Nigeria Yet To Attain 70% Covid-19 Vaccination Coverage- NPHCDA

The National Primary Health Care Development Agency (NPHCDA) has disclosed that Nigeria is yet to achieve 70 percent coverage for COVID-19 vaccination.

Faisal Shuaib, executive director of NPHCDA, said on Tuesday that as of November 25, a total of 56,790,371 eligible persons targeted for COVID-19 vaccination are fully vaccinated while 12,492,646 are partially vaccinated in 36 states and the FCT.

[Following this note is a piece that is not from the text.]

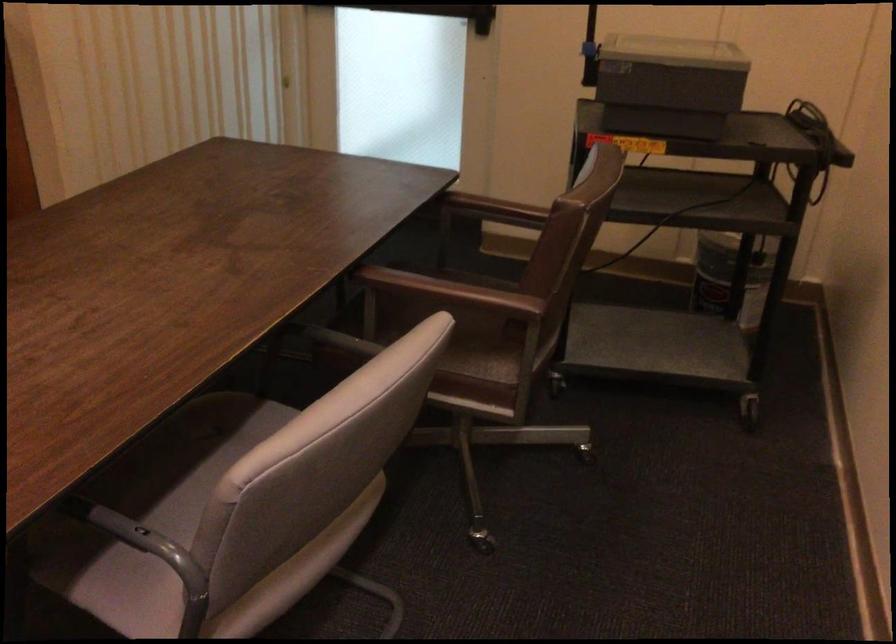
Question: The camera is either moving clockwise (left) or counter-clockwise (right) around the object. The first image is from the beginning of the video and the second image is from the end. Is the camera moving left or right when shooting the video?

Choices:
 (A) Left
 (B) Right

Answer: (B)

“We are 21.6 million eligible persons away from reaching its target of fully vaccinating 70 percent of its eligible population by December 2022,” he said.

“But 62 percent of the country’s eligible population is at least partially vaccinated against COVID-19.

“The country has fully vaccinated half of the total population eligible for COVID-19 vaccination.

“We have also fully vaccinated an additional over 25 percent of its eligible population, in the last 110 days of SCALES 3.0 implementation.”

The executive director said 13.2 percent of fully vaccinated persons in the country have received the COVID-19 booster dose for additional protection against the virus.

He commended the COVID-19 strategy group for achieving 50 percent vaccination coverage in the country and promised that the momentum would be sustained.

Shuaib said he has also directed the team to intensify efforts toward the attainment of herd immunity.

“Until this is achieved, the strategy group will continue to develop strategies that will help the country achieve health security,” he said.